- **Directive**:
Reproduce verbatim the lines from the start of the items through the line containing "Naisten Euroopan mestariksi kruunattiin", with both ends included.
◇ ◇ ◇ ◇
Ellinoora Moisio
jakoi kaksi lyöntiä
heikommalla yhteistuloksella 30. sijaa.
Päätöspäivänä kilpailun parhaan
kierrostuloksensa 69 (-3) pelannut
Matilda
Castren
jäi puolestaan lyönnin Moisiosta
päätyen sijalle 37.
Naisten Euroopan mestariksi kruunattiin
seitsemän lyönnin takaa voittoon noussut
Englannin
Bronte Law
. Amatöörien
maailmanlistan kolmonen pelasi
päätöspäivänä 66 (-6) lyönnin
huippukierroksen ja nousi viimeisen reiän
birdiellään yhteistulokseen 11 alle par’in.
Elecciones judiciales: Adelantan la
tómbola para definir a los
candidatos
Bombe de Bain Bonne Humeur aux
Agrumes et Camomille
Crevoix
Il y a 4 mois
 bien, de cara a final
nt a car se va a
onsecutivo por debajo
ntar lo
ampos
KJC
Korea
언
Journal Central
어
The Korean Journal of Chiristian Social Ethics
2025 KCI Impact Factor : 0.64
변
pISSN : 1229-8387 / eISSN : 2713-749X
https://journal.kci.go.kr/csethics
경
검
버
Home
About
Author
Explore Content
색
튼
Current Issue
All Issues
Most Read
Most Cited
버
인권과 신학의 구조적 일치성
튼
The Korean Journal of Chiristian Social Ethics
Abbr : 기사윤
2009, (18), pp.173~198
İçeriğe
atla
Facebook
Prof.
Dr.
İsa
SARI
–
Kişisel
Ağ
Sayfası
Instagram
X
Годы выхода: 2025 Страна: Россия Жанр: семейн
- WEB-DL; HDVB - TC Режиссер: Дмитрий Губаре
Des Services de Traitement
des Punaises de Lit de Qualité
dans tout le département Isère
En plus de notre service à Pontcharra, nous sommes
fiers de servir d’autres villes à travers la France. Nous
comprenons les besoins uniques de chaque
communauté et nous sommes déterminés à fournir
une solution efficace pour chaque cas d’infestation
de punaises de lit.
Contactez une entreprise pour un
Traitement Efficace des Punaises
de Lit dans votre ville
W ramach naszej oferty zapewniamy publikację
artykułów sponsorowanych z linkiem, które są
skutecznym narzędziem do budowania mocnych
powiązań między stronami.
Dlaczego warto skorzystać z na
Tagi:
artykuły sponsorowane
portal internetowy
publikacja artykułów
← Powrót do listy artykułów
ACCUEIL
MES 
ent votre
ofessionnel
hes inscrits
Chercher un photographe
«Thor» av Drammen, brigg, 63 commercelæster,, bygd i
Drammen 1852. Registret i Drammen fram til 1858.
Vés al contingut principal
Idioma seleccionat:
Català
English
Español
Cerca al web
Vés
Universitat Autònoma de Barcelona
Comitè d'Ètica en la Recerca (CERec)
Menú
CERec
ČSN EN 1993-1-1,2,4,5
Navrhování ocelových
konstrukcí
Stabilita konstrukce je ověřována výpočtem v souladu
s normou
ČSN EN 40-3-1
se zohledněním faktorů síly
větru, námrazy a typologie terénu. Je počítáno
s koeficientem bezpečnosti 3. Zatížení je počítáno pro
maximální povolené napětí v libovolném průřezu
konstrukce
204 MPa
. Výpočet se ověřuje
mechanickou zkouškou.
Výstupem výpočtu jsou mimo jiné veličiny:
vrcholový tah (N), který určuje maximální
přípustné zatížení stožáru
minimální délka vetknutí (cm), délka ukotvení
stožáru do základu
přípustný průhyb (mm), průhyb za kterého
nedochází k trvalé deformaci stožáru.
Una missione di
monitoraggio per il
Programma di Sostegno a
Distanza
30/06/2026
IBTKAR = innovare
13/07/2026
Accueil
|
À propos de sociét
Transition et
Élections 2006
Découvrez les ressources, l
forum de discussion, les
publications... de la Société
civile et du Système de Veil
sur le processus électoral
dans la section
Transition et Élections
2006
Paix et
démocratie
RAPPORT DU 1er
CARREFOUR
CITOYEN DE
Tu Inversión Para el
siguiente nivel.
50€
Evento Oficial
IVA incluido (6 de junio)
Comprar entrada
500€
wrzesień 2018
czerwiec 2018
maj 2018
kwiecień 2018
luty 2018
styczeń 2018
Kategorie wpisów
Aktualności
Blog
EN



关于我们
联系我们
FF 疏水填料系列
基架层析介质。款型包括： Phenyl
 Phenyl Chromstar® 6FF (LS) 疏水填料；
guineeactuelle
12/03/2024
◇ ◇ ◇ ◇
- **Exercise output**:
Ellinoora Moisio
jakoi kaksi lyöntiä
heikommalla yhteistuloksella 30. sijaa.
Päätöspäivänä kilpailun parhaan
kierrostuloksensa 69 (-3) pelannut
Matilda
Castren
jäi puolestaan lyönnin Moisiosta
päätyen sijalle 37.
Naisten Euroopan mestariksi kruunattiin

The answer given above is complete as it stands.